USDA Rural Housing Refinance

USDA Rural Housing Refinance

The USDA Rural Housing refinance program is for those that already have a USDA rural development loan in place. Unless your current loan is a Guaranteed Rural Housing loan or a USDA Section 502 Direct loan, you cannot refinance into the program. The USDA Refinance is designed to lower the interest rate on a current USDA mortgage and is only available with 30 year fixed rates. Generally, these refinances are streamlined and can be done with ease. In some cases, we won’t need an appraisal if the borrower is willing to pay their closing costs out of pocket.

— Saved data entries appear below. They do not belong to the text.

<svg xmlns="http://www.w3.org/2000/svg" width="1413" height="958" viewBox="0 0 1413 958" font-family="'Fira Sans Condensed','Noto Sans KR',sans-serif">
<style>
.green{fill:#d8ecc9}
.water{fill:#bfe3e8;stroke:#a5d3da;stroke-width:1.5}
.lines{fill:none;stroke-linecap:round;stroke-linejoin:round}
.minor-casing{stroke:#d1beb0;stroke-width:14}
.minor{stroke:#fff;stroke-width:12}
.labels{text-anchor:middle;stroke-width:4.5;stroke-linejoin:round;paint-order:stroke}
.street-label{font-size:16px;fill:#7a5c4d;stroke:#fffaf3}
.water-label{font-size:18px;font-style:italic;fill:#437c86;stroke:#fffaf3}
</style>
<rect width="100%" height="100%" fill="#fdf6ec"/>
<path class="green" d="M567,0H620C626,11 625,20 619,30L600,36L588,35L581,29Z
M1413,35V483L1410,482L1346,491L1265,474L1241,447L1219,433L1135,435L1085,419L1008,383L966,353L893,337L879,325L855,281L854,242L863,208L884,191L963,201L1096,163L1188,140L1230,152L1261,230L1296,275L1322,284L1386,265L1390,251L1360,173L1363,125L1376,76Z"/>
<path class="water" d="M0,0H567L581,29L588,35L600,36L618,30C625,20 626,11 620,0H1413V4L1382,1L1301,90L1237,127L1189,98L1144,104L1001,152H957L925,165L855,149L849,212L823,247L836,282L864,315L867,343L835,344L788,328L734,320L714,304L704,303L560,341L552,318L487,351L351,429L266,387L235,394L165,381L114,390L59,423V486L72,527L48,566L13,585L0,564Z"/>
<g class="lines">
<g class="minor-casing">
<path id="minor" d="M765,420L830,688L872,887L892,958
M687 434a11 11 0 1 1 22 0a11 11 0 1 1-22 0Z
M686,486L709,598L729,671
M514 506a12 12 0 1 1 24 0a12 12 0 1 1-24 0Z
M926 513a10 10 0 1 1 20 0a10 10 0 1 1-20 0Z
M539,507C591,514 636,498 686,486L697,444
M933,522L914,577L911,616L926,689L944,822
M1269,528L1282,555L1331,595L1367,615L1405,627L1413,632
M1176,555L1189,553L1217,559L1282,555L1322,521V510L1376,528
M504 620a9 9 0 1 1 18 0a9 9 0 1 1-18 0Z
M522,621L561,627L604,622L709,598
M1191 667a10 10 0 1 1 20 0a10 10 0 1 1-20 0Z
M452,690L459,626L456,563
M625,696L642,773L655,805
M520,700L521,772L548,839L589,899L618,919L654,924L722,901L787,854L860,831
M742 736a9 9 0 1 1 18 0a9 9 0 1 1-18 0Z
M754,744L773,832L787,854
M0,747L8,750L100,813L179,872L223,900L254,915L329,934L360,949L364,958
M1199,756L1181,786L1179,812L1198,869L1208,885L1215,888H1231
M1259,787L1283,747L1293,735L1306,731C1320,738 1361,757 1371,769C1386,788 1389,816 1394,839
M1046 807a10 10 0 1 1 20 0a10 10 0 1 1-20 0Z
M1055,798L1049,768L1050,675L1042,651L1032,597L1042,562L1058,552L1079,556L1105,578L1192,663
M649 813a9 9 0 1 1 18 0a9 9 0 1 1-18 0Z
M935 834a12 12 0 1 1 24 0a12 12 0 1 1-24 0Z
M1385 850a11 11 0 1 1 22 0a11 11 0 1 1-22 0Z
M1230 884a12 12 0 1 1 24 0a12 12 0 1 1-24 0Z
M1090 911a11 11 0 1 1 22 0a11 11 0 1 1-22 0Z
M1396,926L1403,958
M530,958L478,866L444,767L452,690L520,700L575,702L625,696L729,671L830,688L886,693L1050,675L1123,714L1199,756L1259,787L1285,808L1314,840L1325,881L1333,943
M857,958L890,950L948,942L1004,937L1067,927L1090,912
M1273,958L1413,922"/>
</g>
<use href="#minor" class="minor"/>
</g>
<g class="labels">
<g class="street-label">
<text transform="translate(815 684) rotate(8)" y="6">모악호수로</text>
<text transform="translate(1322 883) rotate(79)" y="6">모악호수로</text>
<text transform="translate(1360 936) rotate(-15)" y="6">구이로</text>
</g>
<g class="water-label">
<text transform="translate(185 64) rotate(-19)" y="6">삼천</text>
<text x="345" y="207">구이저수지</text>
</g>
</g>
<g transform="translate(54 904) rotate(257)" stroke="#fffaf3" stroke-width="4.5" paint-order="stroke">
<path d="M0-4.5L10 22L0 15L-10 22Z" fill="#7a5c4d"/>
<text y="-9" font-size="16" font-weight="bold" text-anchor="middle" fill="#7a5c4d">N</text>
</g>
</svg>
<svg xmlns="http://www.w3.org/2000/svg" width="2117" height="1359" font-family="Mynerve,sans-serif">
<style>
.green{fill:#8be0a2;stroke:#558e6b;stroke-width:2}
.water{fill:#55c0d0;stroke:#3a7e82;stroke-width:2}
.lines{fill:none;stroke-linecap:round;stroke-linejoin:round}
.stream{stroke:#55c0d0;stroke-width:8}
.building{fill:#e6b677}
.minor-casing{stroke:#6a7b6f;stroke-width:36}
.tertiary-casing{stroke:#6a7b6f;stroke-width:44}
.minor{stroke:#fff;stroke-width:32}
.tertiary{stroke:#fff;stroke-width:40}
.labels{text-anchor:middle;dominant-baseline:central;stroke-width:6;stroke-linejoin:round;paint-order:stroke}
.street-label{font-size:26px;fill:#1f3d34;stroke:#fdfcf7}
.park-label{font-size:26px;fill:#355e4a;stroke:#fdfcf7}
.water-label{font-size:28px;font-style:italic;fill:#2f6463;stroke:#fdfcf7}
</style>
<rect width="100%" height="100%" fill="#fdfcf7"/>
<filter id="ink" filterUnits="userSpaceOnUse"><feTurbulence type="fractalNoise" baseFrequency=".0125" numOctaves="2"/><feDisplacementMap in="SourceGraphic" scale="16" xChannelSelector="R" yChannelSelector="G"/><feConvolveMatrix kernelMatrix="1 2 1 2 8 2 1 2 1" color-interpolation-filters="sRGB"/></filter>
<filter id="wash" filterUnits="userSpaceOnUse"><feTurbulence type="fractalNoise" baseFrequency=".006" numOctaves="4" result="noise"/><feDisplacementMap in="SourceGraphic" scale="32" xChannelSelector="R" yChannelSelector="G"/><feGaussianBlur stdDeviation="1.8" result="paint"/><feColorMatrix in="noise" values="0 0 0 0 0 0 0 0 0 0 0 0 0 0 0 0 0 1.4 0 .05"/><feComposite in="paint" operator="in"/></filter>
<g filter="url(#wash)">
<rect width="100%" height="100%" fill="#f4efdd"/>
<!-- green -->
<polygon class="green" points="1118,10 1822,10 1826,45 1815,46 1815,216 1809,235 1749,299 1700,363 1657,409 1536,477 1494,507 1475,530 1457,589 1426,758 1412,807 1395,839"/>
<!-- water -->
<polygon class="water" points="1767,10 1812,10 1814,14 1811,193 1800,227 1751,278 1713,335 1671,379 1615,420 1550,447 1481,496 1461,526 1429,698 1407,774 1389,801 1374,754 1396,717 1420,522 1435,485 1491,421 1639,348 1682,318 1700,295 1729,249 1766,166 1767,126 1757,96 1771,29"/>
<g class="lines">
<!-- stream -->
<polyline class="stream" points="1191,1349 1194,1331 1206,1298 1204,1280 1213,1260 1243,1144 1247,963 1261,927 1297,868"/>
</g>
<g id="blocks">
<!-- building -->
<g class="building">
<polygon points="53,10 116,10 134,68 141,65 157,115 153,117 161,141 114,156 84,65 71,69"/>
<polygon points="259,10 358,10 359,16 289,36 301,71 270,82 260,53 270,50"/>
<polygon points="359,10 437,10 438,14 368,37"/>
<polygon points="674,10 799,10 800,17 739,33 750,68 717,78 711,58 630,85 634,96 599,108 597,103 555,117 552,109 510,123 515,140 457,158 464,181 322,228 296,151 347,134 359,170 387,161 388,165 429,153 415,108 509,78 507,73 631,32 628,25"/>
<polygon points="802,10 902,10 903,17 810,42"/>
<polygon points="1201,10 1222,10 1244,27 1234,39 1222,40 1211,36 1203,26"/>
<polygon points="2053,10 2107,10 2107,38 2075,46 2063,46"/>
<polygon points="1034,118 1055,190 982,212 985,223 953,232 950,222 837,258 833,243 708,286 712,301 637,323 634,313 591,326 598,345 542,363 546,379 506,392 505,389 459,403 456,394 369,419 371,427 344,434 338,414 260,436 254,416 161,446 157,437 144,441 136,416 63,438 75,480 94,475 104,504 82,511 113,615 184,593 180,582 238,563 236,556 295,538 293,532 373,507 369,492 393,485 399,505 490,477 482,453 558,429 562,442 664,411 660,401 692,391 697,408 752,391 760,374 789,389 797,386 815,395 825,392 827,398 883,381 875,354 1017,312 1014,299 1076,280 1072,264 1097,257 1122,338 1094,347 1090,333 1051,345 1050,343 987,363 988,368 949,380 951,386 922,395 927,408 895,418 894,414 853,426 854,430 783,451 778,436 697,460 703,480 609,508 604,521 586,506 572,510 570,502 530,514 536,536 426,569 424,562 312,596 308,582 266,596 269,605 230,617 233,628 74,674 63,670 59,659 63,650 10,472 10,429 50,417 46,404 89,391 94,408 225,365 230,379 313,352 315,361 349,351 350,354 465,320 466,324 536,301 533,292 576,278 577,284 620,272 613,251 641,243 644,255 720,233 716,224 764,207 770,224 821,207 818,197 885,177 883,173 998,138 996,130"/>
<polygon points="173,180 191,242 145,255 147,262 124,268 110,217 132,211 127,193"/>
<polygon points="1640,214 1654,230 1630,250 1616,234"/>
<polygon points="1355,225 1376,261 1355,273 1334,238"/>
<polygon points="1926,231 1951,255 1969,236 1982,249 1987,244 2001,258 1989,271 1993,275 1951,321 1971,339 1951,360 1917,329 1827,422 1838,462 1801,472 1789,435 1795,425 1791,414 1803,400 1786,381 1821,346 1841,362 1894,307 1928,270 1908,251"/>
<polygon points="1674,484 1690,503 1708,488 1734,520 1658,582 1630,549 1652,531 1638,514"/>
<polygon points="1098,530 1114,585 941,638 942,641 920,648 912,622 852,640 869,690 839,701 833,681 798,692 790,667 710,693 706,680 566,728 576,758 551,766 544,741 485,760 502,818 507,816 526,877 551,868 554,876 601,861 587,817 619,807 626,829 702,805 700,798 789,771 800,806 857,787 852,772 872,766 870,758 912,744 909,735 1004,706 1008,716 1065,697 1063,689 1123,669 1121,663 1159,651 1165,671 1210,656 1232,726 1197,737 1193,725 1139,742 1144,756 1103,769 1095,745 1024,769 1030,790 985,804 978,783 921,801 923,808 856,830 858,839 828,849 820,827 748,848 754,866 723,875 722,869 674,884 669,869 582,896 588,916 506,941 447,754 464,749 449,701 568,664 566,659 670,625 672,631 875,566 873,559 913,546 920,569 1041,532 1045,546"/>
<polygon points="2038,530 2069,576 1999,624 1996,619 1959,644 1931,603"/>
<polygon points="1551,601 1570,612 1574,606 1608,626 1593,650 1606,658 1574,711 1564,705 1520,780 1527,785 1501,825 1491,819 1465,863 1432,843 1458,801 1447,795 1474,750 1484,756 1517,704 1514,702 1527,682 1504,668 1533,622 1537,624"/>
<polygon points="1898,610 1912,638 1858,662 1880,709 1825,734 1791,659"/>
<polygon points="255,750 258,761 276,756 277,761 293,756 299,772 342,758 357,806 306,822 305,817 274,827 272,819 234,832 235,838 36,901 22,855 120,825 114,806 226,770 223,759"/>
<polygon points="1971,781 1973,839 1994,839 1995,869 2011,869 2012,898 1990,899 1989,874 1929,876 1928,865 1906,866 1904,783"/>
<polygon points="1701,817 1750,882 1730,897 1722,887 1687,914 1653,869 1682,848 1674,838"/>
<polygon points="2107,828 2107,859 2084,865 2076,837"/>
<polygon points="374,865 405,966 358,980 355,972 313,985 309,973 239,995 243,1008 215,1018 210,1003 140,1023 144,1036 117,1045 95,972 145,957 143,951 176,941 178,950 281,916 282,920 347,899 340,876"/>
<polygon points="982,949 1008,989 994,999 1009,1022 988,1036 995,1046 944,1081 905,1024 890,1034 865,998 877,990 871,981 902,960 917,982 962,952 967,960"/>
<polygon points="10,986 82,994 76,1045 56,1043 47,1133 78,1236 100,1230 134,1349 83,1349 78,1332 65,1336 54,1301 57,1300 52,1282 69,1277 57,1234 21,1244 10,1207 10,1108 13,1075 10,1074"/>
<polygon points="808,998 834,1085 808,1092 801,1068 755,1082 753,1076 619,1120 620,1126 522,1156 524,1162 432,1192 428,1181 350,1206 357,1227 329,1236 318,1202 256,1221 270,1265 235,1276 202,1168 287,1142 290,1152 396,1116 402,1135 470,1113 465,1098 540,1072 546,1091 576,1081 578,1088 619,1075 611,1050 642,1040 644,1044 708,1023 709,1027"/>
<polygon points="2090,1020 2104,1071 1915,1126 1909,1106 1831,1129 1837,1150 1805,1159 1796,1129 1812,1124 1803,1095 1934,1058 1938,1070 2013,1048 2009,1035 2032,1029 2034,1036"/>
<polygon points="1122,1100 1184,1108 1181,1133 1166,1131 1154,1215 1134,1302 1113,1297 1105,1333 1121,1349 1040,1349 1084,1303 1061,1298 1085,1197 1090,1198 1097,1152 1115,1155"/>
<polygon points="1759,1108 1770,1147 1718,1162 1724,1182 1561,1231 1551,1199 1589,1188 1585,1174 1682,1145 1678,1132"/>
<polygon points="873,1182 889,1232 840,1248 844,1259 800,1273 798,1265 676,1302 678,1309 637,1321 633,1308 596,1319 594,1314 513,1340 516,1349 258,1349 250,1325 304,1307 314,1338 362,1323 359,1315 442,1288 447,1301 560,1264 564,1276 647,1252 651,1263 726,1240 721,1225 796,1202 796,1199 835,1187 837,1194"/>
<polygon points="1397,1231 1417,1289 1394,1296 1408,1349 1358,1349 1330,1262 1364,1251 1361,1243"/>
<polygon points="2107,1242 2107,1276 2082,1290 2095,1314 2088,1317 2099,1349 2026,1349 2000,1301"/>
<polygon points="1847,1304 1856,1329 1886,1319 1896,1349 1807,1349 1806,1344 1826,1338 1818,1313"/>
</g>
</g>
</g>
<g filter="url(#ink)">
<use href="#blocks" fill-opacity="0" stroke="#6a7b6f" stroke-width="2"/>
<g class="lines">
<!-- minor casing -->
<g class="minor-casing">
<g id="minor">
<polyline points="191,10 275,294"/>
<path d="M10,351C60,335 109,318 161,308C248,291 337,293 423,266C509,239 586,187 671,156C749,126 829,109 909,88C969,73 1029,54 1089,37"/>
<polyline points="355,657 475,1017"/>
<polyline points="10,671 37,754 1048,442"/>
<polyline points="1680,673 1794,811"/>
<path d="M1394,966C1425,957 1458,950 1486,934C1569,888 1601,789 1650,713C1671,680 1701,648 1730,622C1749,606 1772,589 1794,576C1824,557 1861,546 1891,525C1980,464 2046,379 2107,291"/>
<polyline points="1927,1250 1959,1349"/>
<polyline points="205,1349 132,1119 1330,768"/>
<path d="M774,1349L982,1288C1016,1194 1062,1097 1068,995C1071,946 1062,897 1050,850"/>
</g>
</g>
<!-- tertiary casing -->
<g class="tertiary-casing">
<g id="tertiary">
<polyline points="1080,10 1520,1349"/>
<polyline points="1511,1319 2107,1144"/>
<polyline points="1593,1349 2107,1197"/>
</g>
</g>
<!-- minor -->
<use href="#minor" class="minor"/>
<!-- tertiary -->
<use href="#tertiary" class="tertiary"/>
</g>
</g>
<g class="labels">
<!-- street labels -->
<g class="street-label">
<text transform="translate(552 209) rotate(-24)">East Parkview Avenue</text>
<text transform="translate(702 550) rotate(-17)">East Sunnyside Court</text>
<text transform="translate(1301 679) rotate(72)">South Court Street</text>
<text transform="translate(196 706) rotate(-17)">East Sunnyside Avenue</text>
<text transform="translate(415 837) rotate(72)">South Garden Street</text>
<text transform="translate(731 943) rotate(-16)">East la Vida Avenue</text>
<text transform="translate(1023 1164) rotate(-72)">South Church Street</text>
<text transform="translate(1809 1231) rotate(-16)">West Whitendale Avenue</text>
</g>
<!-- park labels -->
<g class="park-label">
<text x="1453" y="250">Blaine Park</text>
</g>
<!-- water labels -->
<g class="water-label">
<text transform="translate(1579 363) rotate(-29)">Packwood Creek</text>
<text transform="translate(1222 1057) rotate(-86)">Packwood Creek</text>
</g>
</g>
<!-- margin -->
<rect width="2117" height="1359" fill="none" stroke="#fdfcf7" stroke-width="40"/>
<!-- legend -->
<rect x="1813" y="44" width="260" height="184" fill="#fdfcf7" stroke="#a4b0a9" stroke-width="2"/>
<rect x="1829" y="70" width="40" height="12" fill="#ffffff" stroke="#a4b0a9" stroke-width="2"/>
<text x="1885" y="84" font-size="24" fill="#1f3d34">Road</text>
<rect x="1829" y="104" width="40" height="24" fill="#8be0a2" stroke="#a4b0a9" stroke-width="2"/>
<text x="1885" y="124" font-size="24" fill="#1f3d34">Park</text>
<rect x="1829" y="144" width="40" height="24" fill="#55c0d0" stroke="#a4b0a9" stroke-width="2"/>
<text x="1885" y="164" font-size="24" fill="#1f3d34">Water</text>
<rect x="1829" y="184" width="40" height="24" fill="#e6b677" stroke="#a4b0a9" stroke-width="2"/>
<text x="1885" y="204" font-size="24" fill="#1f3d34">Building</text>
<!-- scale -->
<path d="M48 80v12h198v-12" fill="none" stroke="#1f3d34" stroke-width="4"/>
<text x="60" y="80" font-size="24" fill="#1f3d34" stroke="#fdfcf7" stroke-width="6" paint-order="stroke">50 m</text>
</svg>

When doing a USDA refinance, The borrower must see a $50 or greater reduction to their principal, interest, and mortgage insurance payment. Plus, you will not be able to receive cash out at closing or pay other debts with your equity. This also means we cannot pay off any subordinate financing such as a line of credit, 2nd mortgage, or grants. Those liens must be subordinated or paid off.  This loan is meant to improve your housing payment.

Additionally, borrowers can be added but only deceased borrower may be taken off during the refinance. All borrowers must still qualify under the USDA guidelines.

A few other requirements will include:

  • Your current loan must be secured by the same property as the original loan.
  • The original loan must be Guaranteed Rural Housing (GRH) or USDA Section 502 Direct only. This Program may not be used to refinance FHA, VA, or other government or conventional mortgages.
  • 30 Year Fixed rate only
  • The existing loan must have closed at least 12 months prior to the application date.
  • Owner Occupied principal residence only
  • View current USDA Guarantee and Annual fees
  • Income limits apply and can be viewed from the USDA Rural Housing program page of our site.
  • Refinance loans are permitted for properties in areas that have been determined to be non-rural since the existing loan was made.
  • Escrows required
  • An appraisal is not required
  • Additional borrowers may be added to the new loan but only deceased borrowers may be removed from the current loan. All applicants must meet all eligibility requirements.
  • Things that can be financed include the loan payoff, upfront guarantee fee, reasonable and customary closing costs, and prepaid items.
  • No late payment for the 12 months prior to the application date
Important Disclosure

For all USDA mortgage loans, property and income restrictions apply.